Brief
Please transcribe every one of the items below exactly as they appear, leaving out the pictures.

** Material provided follows **

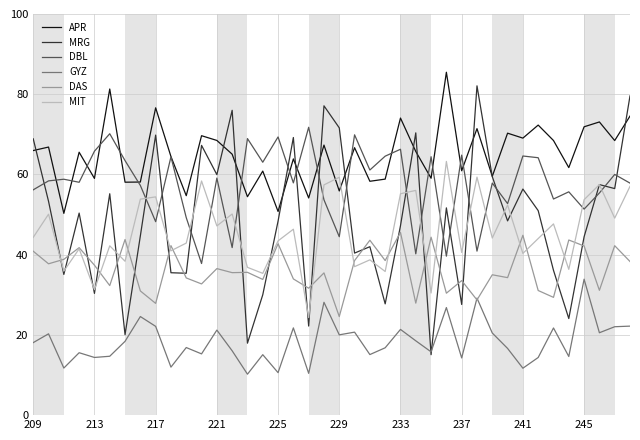

In DAS, how many points are lower than both neighbors (excluding endpoints)?

15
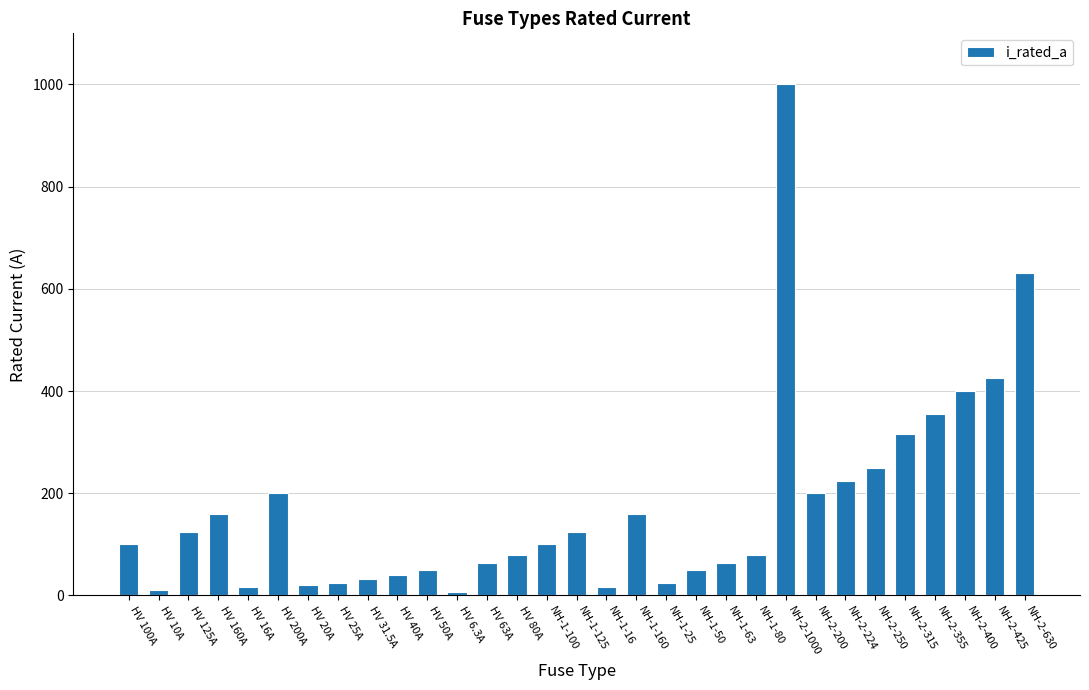

What is the ratio of the value at NH-2-355 to the value at NH-2-400?

0.9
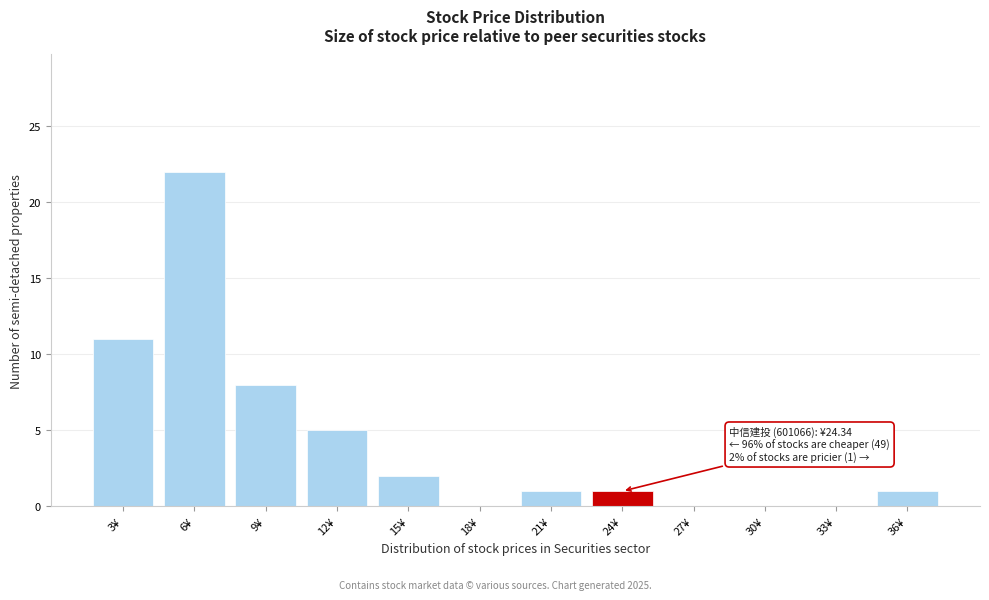

Reading left to right, list all the values displayed in this chart.

3¥=11	6¥=22	9¥=8	12¥=5	15¥=2	18¥=0	21¥=1	24¥=1	27¥=0	30¥=0	33¥=0	36¥=1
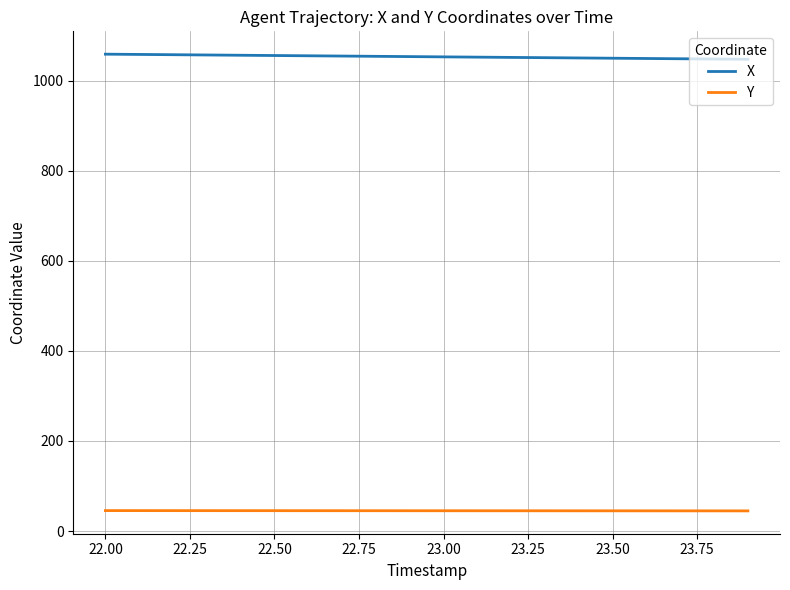

What is the maximum value for X?

1058.5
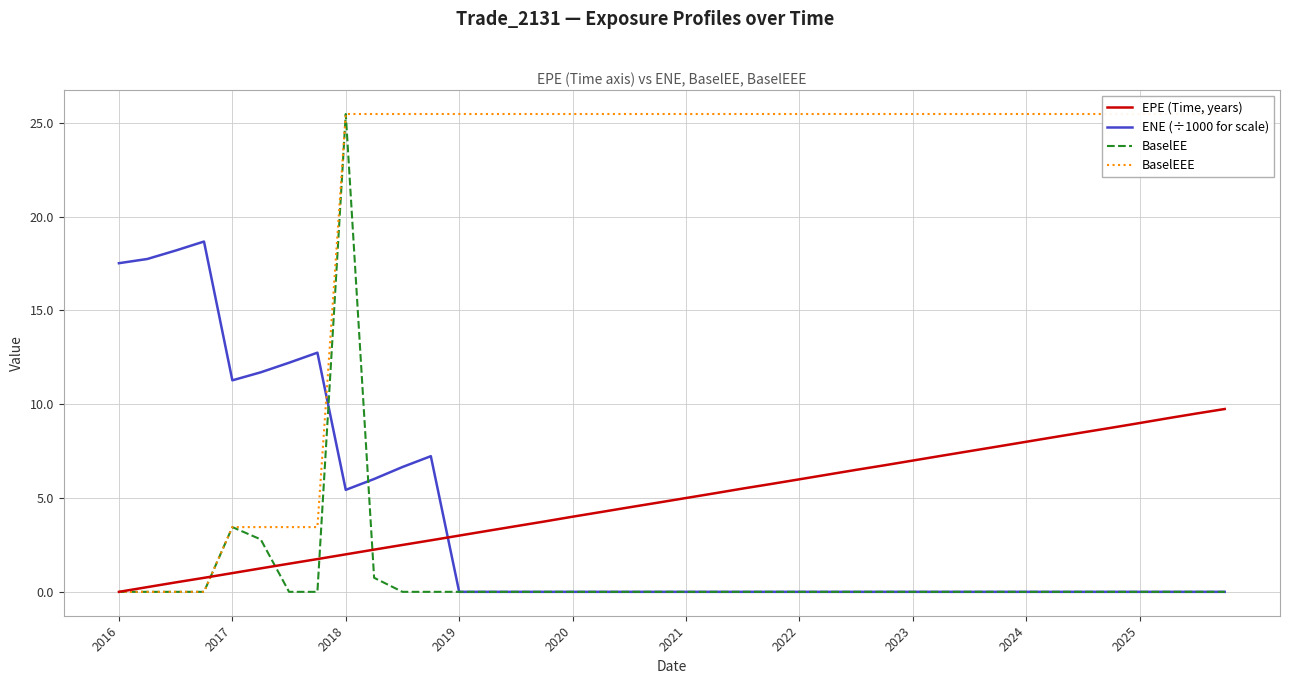

True or false: BaselEEE and ENE (÷1000 for scale) cross at least once.

True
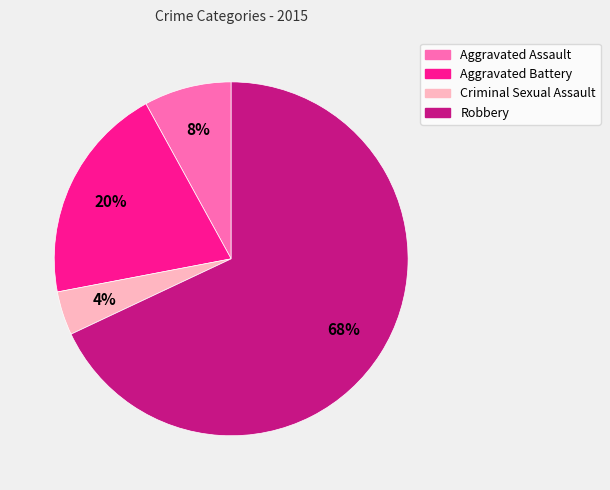

Which has a higher value, Aggravated Assault or Robbery?

Robbery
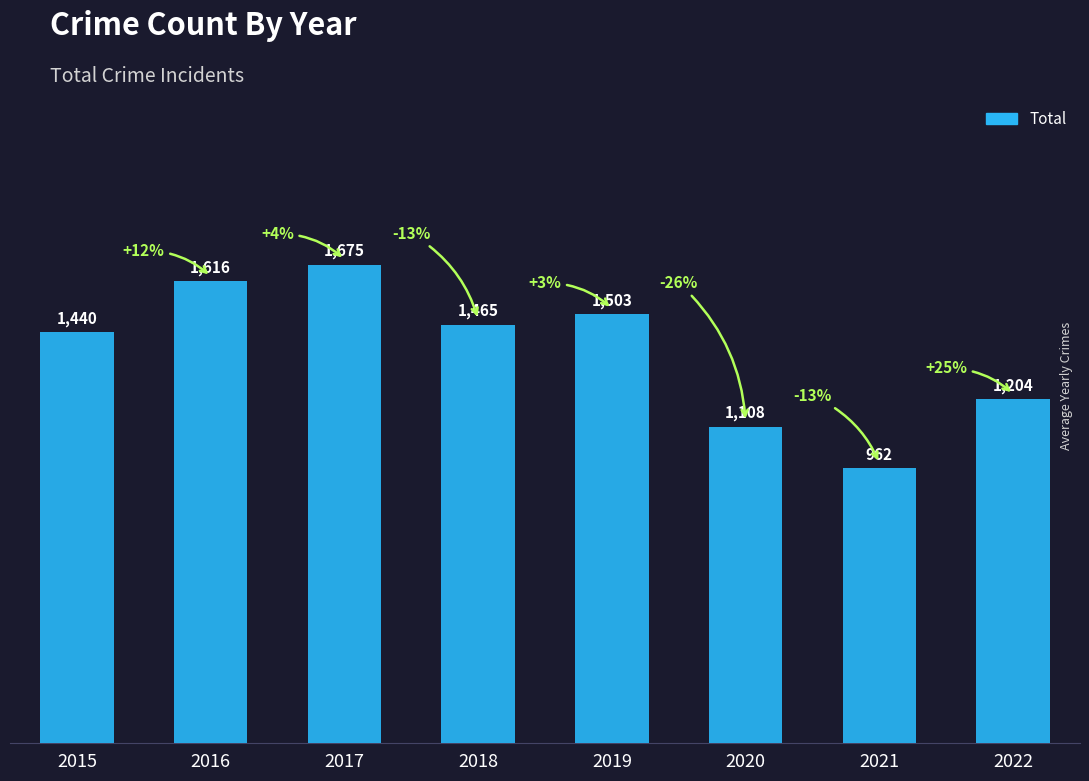

Approximately how many times larger is the value at 2022 compared to 2016?

0.7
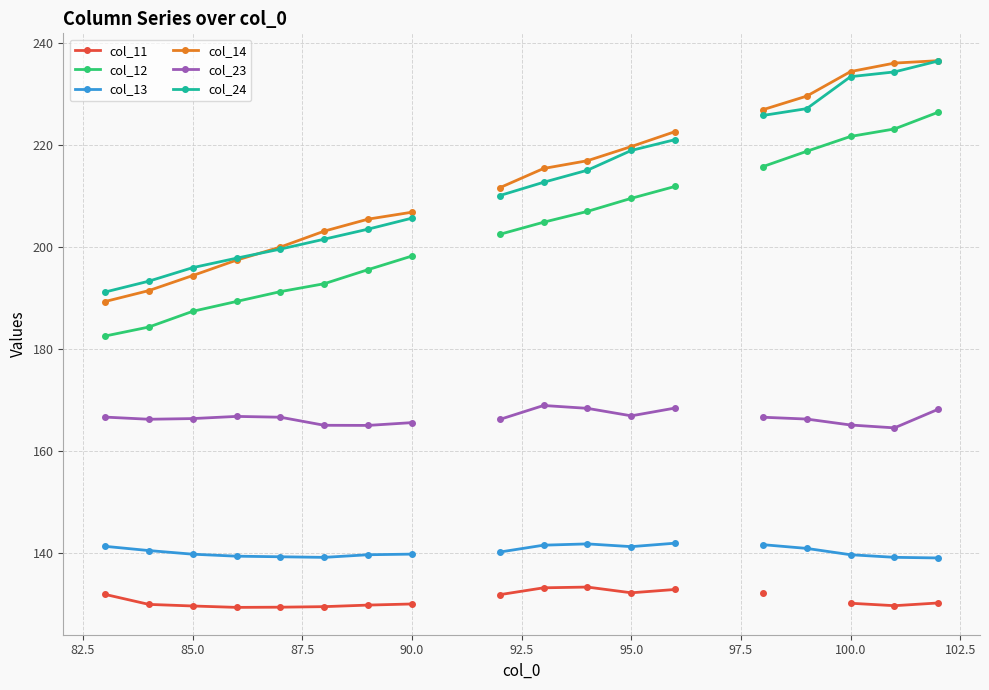

True or false: col_24 and col_12 intersect in this chart.

False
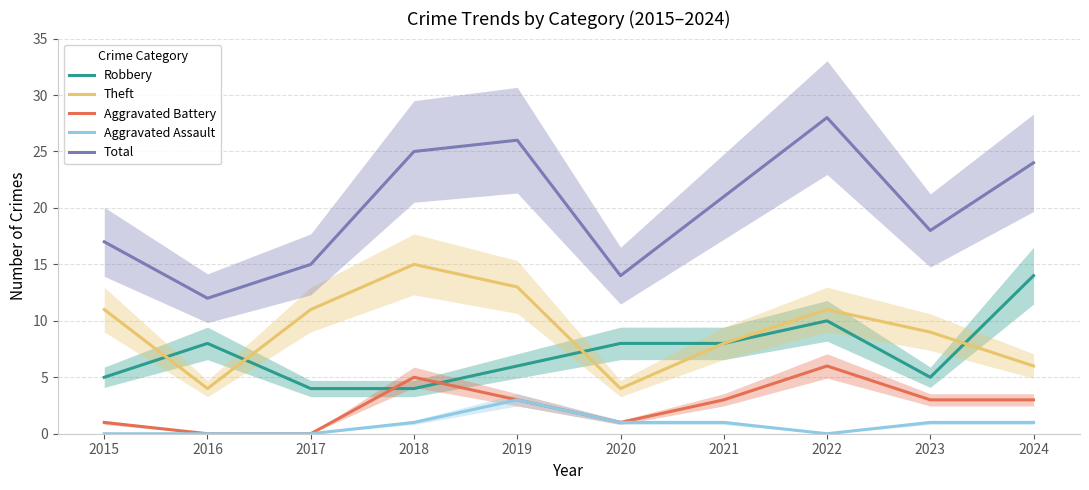

How many data points in Total are less than 21?

5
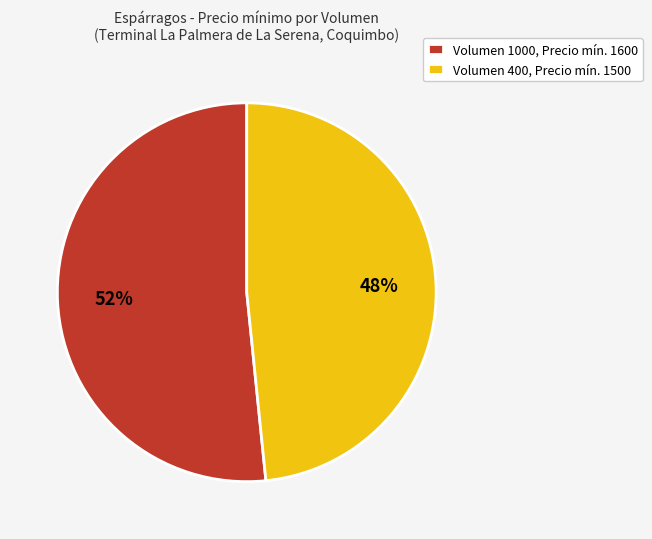

Count the number of slices in the pie.

2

** End of Material provided **

Solution
In DAS, how many points are lower than both neighbors (excluding endpoints)?

15

What is the ratio of the value at NH-2-355 to the value at NH-2-400?

0.9

Reading left to right, list all the values displayed in this chart.

3¥=11	6¥=22	9¥=8	12¥=5	15¥=2	18¥=0	21¥=1	24¥=1	27¥=0	30¥=0	33¥=0	36¥=1

What is the maximum value for X?

1058.5

True or false: BaselEEE and ENE (÷1000 for scale) cross at least once.

True

Which has a higher value, Aggravated Assault or Robbery?

Robbery

Approximately how many times larger is the value at 2022 compared to 2016?

0.7

True or false: col_24 and col_12 intersect in this chart.

False

How many data points in Total are less than 21?

5

Count the number of slices in the pie.

2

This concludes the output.